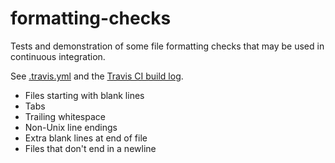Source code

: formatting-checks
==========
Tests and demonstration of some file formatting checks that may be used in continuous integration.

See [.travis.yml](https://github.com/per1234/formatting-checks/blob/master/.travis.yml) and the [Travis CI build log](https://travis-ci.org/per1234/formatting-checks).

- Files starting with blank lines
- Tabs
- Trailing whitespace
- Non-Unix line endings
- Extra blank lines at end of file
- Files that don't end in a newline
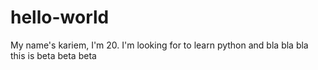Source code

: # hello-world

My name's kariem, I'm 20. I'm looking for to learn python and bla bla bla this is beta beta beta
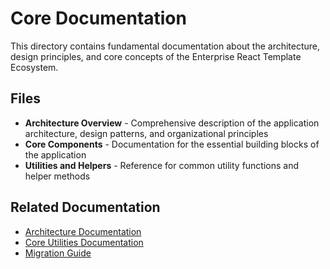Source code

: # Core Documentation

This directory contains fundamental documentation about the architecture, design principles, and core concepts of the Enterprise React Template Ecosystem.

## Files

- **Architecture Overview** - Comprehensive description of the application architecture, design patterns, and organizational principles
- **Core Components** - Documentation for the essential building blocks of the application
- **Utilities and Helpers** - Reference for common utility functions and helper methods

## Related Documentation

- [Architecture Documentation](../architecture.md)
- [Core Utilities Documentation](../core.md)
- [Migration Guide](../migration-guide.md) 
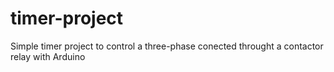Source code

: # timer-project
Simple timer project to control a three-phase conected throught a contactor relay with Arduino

= = = = =

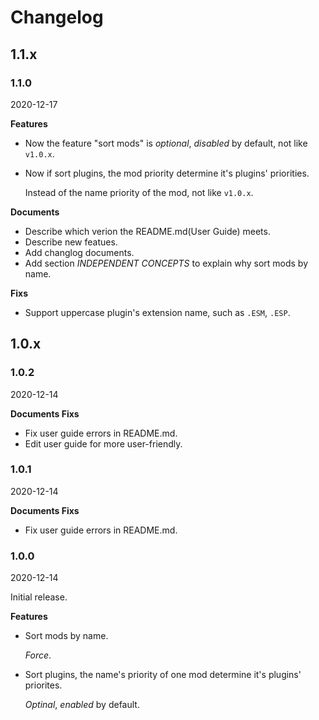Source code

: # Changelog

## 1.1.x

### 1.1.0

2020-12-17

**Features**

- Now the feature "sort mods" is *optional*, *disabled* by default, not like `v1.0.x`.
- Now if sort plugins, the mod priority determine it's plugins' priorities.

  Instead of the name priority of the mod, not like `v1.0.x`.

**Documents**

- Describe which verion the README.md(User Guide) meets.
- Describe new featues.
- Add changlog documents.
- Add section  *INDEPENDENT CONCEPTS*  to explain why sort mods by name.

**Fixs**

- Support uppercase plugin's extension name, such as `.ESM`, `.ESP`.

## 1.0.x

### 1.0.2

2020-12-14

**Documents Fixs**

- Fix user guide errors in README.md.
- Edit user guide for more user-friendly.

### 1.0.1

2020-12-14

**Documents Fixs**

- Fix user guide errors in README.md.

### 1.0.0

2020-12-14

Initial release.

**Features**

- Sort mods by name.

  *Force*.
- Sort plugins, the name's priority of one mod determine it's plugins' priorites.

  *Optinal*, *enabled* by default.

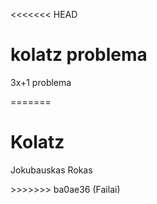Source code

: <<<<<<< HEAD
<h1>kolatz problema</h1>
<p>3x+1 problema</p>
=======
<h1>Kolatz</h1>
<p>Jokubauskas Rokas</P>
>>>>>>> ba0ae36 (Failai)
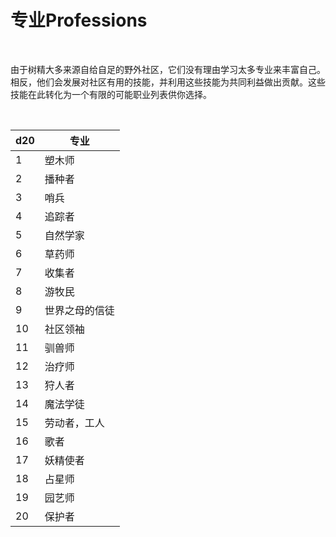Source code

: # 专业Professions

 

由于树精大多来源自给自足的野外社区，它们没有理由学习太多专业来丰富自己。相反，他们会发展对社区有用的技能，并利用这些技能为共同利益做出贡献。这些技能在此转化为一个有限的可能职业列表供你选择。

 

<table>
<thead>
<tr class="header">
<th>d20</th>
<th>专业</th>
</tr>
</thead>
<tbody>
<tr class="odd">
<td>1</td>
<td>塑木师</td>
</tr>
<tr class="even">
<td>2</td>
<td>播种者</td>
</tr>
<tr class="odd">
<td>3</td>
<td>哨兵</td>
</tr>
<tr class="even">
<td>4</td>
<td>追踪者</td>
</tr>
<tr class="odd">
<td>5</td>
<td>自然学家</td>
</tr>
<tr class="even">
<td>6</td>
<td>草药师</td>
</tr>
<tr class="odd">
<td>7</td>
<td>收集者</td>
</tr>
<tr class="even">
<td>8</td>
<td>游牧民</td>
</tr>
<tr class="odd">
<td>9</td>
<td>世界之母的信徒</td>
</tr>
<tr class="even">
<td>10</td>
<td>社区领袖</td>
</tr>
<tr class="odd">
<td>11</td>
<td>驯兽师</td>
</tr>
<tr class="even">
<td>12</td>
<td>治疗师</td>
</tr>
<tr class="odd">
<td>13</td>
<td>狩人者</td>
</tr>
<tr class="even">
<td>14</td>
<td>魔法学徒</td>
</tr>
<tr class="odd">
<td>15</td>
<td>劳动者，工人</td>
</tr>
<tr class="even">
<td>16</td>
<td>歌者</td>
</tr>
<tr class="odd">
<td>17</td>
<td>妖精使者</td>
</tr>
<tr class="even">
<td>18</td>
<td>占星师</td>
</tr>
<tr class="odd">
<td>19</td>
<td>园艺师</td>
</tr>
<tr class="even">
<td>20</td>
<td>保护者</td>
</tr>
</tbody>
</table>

= = = = =

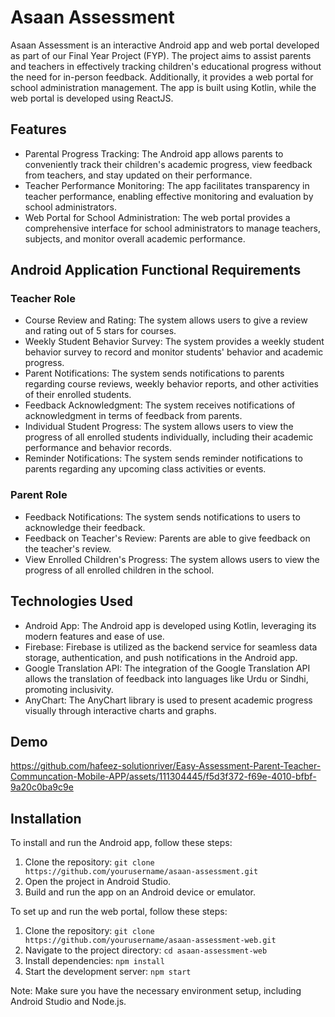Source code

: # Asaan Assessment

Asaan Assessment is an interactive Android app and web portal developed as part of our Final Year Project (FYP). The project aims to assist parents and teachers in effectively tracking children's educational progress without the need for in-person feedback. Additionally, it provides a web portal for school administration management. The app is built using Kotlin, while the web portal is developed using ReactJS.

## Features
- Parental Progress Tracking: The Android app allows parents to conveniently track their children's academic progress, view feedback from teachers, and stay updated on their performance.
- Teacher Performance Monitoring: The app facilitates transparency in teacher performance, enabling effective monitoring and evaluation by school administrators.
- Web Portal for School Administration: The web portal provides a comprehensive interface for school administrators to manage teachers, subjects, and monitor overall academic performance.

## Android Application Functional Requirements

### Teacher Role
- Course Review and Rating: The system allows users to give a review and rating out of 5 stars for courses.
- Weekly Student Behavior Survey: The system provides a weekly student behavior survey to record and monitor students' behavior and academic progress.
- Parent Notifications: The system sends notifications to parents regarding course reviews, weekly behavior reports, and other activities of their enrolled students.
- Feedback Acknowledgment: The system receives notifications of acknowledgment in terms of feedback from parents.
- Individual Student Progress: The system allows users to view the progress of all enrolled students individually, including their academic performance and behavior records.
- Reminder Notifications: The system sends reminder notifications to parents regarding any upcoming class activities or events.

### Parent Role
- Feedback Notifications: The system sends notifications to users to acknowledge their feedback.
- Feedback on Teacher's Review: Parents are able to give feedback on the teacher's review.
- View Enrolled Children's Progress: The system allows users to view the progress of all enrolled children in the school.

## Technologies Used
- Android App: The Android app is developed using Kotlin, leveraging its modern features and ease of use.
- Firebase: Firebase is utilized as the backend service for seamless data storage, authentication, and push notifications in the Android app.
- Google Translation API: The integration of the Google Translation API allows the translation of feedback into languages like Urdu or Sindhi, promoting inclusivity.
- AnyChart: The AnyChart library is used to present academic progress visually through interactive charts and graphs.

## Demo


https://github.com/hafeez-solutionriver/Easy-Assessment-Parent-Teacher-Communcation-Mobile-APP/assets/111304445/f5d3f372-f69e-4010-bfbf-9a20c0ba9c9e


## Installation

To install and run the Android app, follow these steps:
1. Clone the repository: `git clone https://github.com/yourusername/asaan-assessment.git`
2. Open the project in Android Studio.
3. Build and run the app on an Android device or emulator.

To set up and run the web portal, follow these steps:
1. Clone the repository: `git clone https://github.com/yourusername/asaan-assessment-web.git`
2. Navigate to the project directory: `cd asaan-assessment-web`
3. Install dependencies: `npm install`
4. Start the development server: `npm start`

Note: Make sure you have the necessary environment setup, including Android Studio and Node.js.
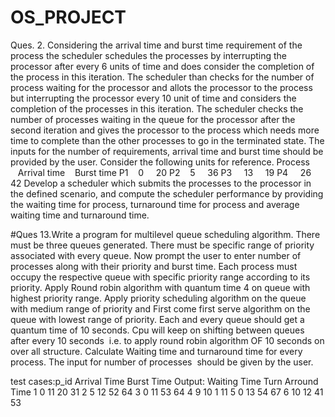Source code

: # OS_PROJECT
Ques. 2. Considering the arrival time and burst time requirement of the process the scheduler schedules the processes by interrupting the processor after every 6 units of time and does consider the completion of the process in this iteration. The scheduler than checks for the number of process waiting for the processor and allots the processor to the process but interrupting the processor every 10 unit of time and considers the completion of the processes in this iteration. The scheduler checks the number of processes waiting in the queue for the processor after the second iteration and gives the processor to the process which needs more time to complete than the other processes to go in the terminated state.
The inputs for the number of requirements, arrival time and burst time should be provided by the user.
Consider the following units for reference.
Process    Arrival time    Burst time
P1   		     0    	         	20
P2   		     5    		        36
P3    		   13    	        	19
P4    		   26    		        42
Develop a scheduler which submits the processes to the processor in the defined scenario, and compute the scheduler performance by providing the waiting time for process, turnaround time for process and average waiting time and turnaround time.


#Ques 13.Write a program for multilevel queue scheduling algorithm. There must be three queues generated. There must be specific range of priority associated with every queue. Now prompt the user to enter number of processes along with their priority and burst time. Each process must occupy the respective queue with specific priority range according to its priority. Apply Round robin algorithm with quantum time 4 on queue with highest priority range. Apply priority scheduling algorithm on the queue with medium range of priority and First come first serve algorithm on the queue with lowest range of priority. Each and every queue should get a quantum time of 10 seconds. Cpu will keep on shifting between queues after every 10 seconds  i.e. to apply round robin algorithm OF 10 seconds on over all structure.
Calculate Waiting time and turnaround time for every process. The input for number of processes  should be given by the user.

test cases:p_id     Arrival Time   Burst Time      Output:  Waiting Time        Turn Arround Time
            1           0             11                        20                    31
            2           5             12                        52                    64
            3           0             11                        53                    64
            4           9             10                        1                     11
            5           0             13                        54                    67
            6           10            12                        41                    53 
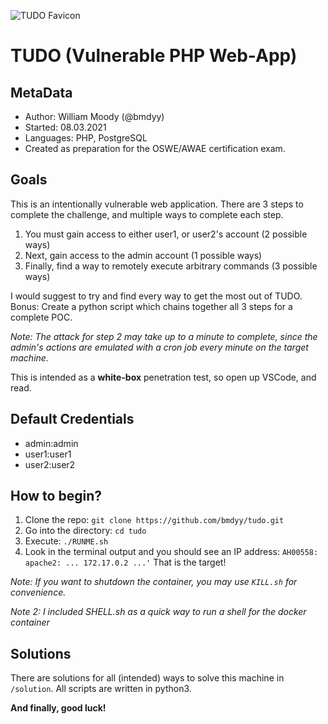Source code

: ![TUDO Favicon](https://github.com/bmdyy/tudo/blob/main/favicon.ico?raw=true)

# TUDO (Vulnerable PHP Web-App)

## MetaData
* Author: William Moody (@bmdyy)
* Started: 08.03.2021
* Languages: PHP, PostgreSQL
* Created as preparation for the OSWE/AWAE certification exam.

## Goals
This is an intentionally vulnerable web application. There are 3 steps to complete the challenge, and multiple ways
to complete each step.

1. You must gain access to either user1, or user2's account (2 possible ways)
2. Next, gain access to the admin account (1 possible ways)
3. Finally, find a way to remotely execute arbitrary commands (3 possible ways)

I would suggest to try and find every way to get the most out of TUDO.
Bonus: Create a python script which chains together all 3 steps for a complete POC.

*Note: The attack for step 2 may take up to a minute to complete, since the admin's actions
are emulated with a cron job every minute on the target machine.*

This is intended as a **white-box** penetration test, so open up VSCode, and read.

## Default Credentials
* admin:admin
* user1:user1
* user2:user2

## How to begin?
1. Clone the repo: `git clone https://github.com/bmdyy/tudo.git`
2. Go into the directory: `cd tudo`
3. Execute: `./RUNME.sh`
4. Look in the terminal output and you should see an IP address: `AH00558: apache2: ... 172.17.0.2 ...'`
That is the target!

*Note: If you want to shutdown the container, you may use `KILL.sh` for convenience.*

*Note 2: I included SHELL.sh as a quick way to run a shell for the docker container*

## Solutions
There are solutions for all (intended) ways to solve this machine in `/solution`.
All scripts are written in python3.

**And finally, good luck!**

= = = = =

What the task requires: Count the lines in the material above that contain the word "these", and reply with only that number.

Solution to this exercise: 2